Кицунэ. Я задрожала. Может, лейтенант был одержим?
— Свиток, — сказал он, прозвучало похоже. — Иди…
И тут из соседней комнаты раздался треск. Я потрясенно увидела, что Аимару съехал по стене, его миска была разбита, ведь рука ослабела. Кусочки грибов, тофу и фарфоре валялись на татами.
Я вскрикнула, как и лейтенант.
— Яд! — прошипел он.
Я повернулась. Теперь его глаза были огромными. Масугу схватил меня за руку.
— Суп… яд…
Мои глаза стали огромными.
— О! О, нет! Масугу-сан, я бы никогда…!
— Нет, — простонал он. — Нет. Кицунэ. Кицунэ.
Я кивнула. Я поняла его, даже если он говорил бред.
— Дух-лис отравил суп?
Он кивнул.
Мое сердце колотилось. Я посмотрела на Аимару, он не шевелился, словно умер. Масугу был слабым. Могли ли два глотка отравленного супа добить его?
— Я позову Ки Сана, — крикнула я. — Он поможет! — я отчаянно надеялась, что повар ждет меня, как и обещал. Он мог спасти Аимару и лейтенанта…
Я замерла. Миска, которую я держала, опрокинулась, но я не обратила внимания. Я думала, что все в Убежище получили суп из одной супницы. Я помнила, как Эми закрывала дверь, начиная отхлебывать суп… Я поспешила прочь.
— Му-саки! — меня остановил стон Масугу. Я обернулась. Он сжимал ладони, словно так пытался остаться в сознании. — Дымоход. Крыша. Иди!
— Идти… к дымоходу? — ответила удивленно я.
— Да-а-а, — прохрипел он и провалился в глубокий обморок.
33
Дым и камень
Второй раз за день я бежала по двору к большому залу. В этот раз без леди Чийомэ.
А ведь ей Ки Сан дал тот же суп.
Был ли Ки Сан кицунэ?
Я замерла, задыхаясь в темноте зимнего вечера. Нет, он безумный, но если бы он хотел нас отравить, как повар, он мог сделать это в любой момент. И, как леди Чийомэ сказала о Миэко-сан, он бы сделал это без шума.

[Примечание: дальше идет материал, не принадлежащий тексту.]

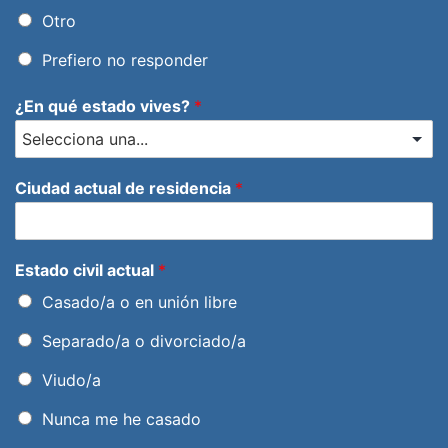
Otro
Prefiero no responder
¿En qué estado vives?
*
Ciudad actual de residencia
*
Estado civil actual
*
Casado/a o en unión libre
Separado/a o divorciado/a
Viudo/a
Nunca me he casado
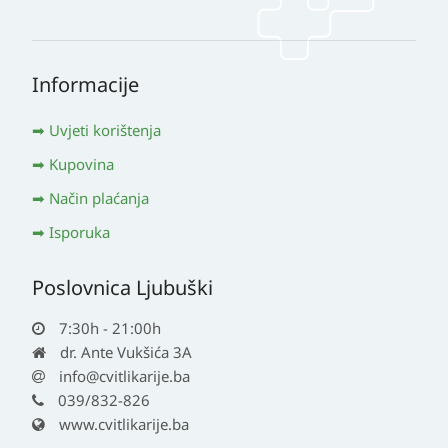
Informacije
Uvjeti korištenja
Kupovina
Način plaćanja
Isporuka
Poslovnica Ljubuški
7:30h - 21:00h
dr. Ante Vukšića 3A
info@cvitlikarije.ba
039/832-826
www.cvitlikarije.ba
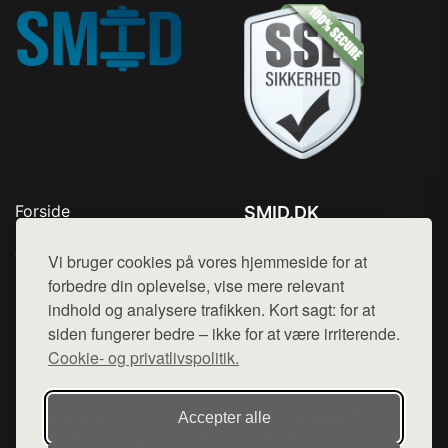
Forside
SMID.DK
Produkter
Tlf. 78768672
Top Rabatter
Vi bruger cookies på vores hjemmeside for at
Mail:
hej@want.dk
Kontakt
forbedre din oplevelse, vise mere relevant
indhold og analysere trafikken. Kort sagt: for at
Cookie- og privatlivspolitik
siden fungerer bedre – ikke for at være irriterende.
Cookie- og privatlivspolitik.
Denne side er en del af want.dk, der udgiver en række
Accepter alle
hjemmesider med præsentation af forskellige produkter fra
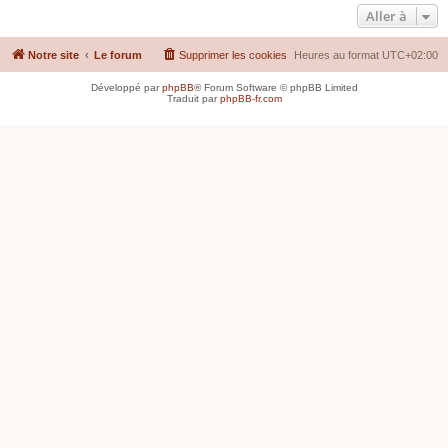
Aller à
Notre site
Le forum
Supprimer les cookies
Heures au format
UTC+02:00
Développé par
phpBB
® Forum Software © phpBB Limited
Traduit par
phpBB-fr.com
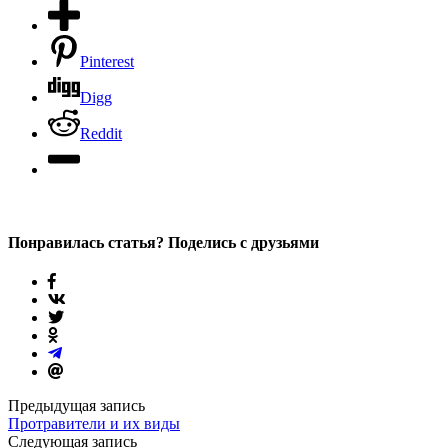
Pinterest
Digg
Reddit
Понравилась статья? Поделись с друзьями
Предыдущая запись
Протравители и их виды
Следующая запись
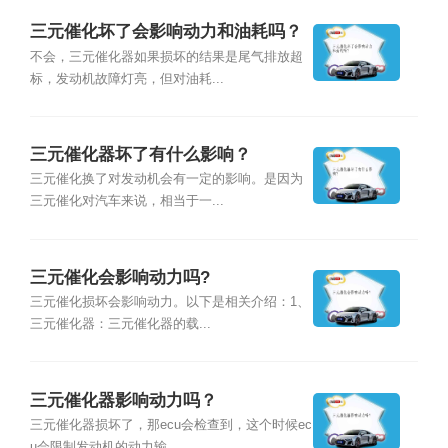
三元催化坏了会影响动力和油耗吗？
不会，三元催化器如果损坏的结果是尾气排放超
标，发动机故障灯亮，但对油耗...
三元催化器坏了有什么影响？
三元催化换了对发动机会有一定的影响。是因为
三元催化对汽车来说，相当于一...
三元催化会影响动力吗?
三元催化损坏会影响动力。以下是相关介绍：1、
三元催化器：三元催化器的载...
三元催化器影响动力吗？
三元催化器损坏了，那ecu会检查到，这个时候ec
u会限制发动机的动力输...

Я бросилась к кухне. Я не могла надеяться, что повар еще не дал Чийомэ-сама и братишкам суп. Когда я ворвалась в кухню, он был там, где я и думала: сидел за столом, две миски с крышками стояли на нем, одна перед ним, другая — для меня.
— Яд! — выдохнула я.
Он уставился на меня, потом на миски. Он снял крышку и понюхал, а потом зарычал на корейском и плюнул на пол.
— Горький. Ты сказала, что он горький, Яркоглазая, — с паникой на лице он побежал в столовую, Чийомэ и Братишки обмякли за столами. Их суп пролился на пол. Подняв голову госпожи, он большими пальцами поднял ее веки.
— Чийомэ! Чийомэ, ты меня слышишь?
Она фыркнула и сказала что-то неразборчивое.